Lord Bridges of Headley: The players here are Visa, Mastercard, and those who have the terminals and the systems already. I keep coming back to the prime objective, as you said, to get more competition in payments. I am trying to see how you can achieve and deliver this, given where we are now and given our place in the market.

Andrew Cregan: New digital money is very much a long-term competitive proposition, but then so are the existing initiatives that are being developed by Pay.UK, and the PSR, and open banking. They will take time to reach a critical mass, for retail payments to migrate from their more traditional solutions towards these new solutions. As I say, one of the big drivers behind CBDCs is not created, it is organic. It is already there, and there are millions of users across the world who already do this and use these solutions. The question is: are they likely to grow and expand, and are there benefits for the UK to act early in this area for business, for consumers and for retailers—or do we sit on the sidelines, watch others do it and follow later?

Lord Monks: That last point seems to be central to the future. Do we watch others gain the lead, in which case we may have to take some risks with some of the things we have been talking about, or are we extremely cautious in terms of protecting our systems? I would have thought, from what you have been saying, that a major advantage in the mind of the British Retail Consortium is to get rid of the charges of Mastercard and Visa—to put it rather crudely—and get rid of that intermediary that you have to pay at the moment. Is it right for me to take that conclusion from what you have said?

Andrew Cregan: Yes, that would be a successful outcome. It is something that would provide a significant saving for UK retailers and consumers. That money could be reinvested into UK businesses. It is almost £50 per household that could be spent on goods and services. It is a net export from—or a prevented net import tothe UK economy.
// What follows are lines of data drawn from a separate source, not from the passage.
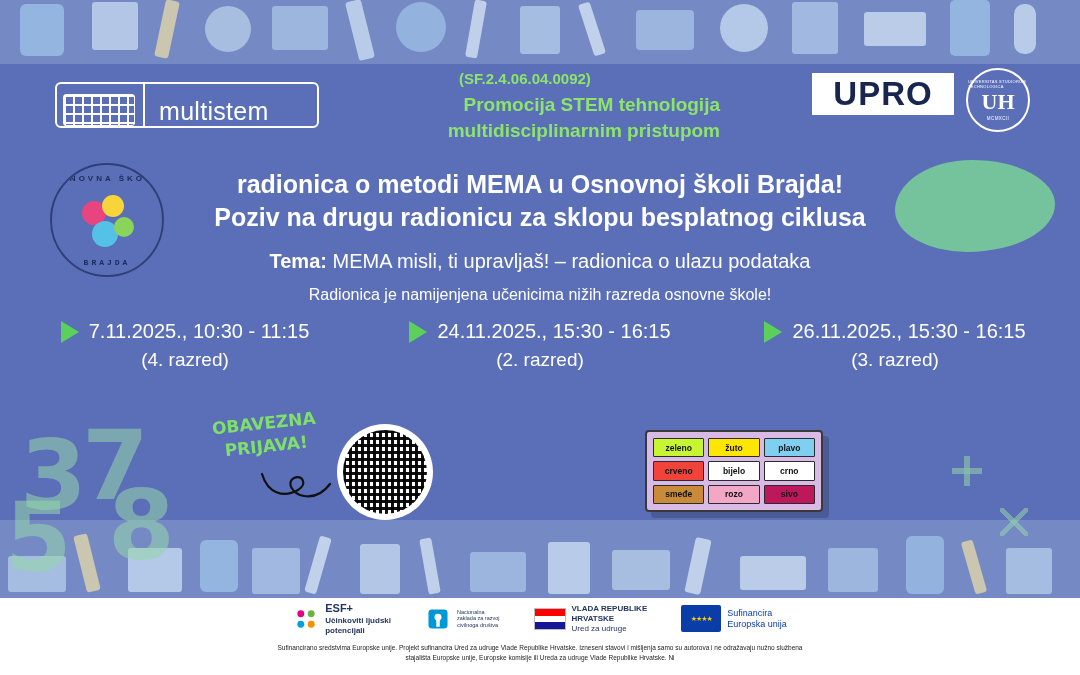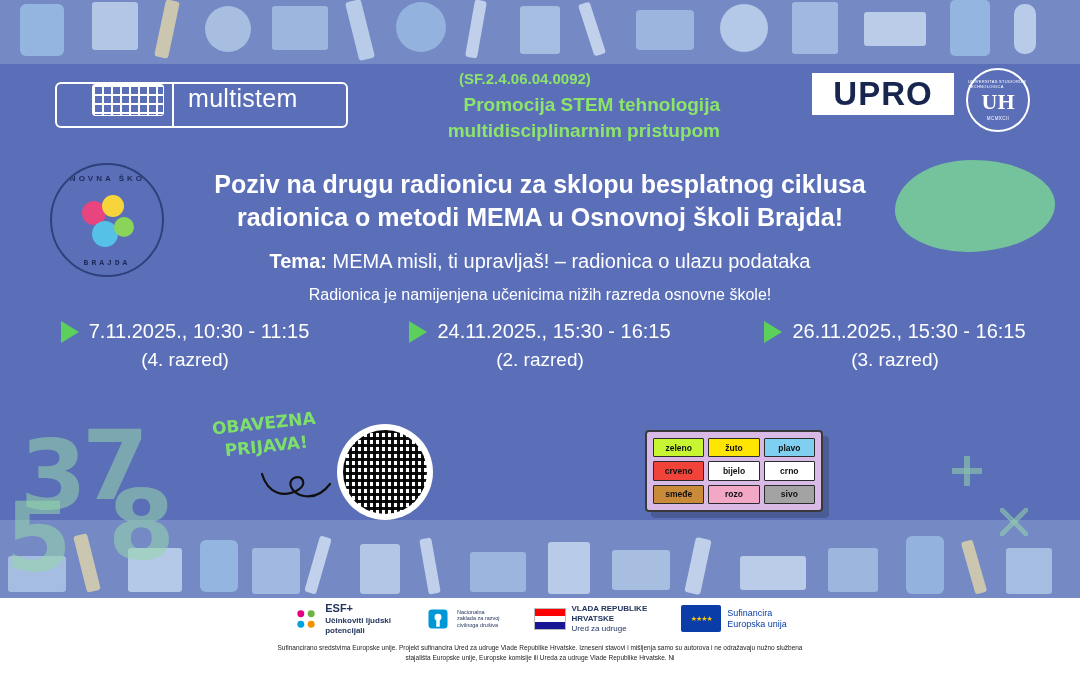--- a/index.html
+++ b/index.html
@@ -51,22 +51,21 @@
   
   .multistem-box {
     position: absolute;
     left: 55px;
     top: 82px;
     width: 260px;
     height: 42px;
     border: 2px solid #ffffff;
     border-radius: 6px;
     display: flex;
-    align-items: flex-start;
-    padding-left: 29px;
+    align-items: flex-end;
   }
   .multistem-grid {
     width: 70px;
     height: 30px;
     margin-left: 6px;
     background:
       repeating-linear-gradient(to right, #ffffff 0 2px, transparent 2px 9px),
       repeating-linear-gradient(to bottom, #ffffff 0 2px, transparent 2px 9px);
     border: 1px solid #ffffff;
     border-radius: 3px;
@@ -502,22 +501,22 @@
     </div>
     <div class="blob" style="left:30px;top:36px;width:24px;height:24px;background:#e8447f;"></div>
     <div class="blob" style="left:50px;top:30px;width:22px;height:22px;background:#f6d43a;"></div>
     <div class="blob" style="left:40px;top:56px;width:26px;height:26px;background:#56c1e6;"></div>
     <div class="blob" style="left:62px;top:52px;width:20px;height:20px;background:#8ad45a;"></div>
   </div>
 
   <div class="studeni-blob"></div>
 
   <div class="headline">
+    <div>radionica o metodi MEMA u Osnovnoj školi Brajda!</div>
     <div>Poziv na drugu radionicu za sklopu besplatnog ciklusa</div>
-    <div>radionica o metodi MEMA u Osnovnoj školi Brajda!</div>
   </div>
 
   <div class="theme-line">
     <b>Tema:</b>
     <span>MEMA misli, ti upravljaš! – radionica o ulazu podataka</span>
   </div>
 
   <div class="audience-line">Radionica je namijenjena učenicima nižih razreda osnovne škole!</div>
 
   <div class="sessions">
@@ -559,21 +558,21 @@
 
   <div class="colorcard">
     <div class="swatch" style="background:#c8f531;">zeleno</div>
     <div class="swatch" style="background:#ffe600;">žuto</div>
     <div class="swatch" style="background:#7fd0f0;">plavo</div>
     <div class="swatch" style="background:#f0443a;">crveno</div>
     <div class="swatch" style="background:#ffffff;">bijelo</div>
     <div class="swatch" style="background:#ffffff;">crno</div>
     <div class="swatch" style="background:#c98a3a;">smeđe</div>
     <div class="swatch" style="background:#f3a7c6;">rozo</div>
-    <div class="swatch" style="background:#a3a3a3;">sivo</div>
+    <div class="swatch" style="background:#be185d;">sivo</div>
   </div>
 
   <div class="footer">
     <div class="footer-logos">
 
       <div class="flogo">
         <svg class="mark" viewBox="0 0 30 30">
           <circle cx="9" cy="9" r="4" fill="#e4007f"></circle>
           <circle cx="21" cy="9" r="4" fill="#6cb33f"></circle>
           <circle cx="9" cy="21" r="4" fill="#00a0e3"></circle>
The £1 billion that is spent on card fees by UK retailers is something that, with more competitive domestic solutions in place, could be reduced significantly, and that money could be used more effectively within the UK.

Q45            Lord Monks: Do you see the digital currency idea foreshadowing the end of cash, with retailers at some stage saying, “No, we only accept digital currency”?

Andrew Cregan: I do not see in any way that it substitutes for cash. The competitors to CBDCs are the interbank initiatives and card payments. They are other digital payments. I do not envisage that individuals who have been so reticent over using card payments over the years, or any other forms of new payment that have become more readily available in more recent years, will jump on the CBDC bandwagon and abandon cash. People use cash either for budgetary purposes or for concerns around security or fraud. They use cash for other reasons that will not be affected by the creation of a CBDC.

Q46            Lord Stern of Brentford: You have touched on a number of these issues already, so I am asking you to step back and briefly speculate as to where market forces might drive the payment system. You have already referred to a number of innovations that are out there being prepared. Where do you think those market forces will take us on a payment system, and would a CBDC add much to those forces that are in play already? I do not want great detail; step back and just speculate briefly.

Andrew Cregan: I can speak only in very broad terms on this anyway. As I say, the available payments architecture for the UK will provide an alternative and additional rail to those that currently exist—those that are regulated by the PSR: the interbank and card rails. Those rails have existed for some time, but more and more is being delivered on top of those interbank rails in terms of the New Payments Architecture and open banking solutions. Those same innovative solutions could be emulated on top of a central bank digital currency. Because of the wider use cases for central bank digital currencies, I guess they potentially have an even greater chance of success, and a greater chance for international interoperability and cross-border payments.

The Chair: Mr Cregan, thank you so much for answering our questions and coming today. That concludes this session of the committee.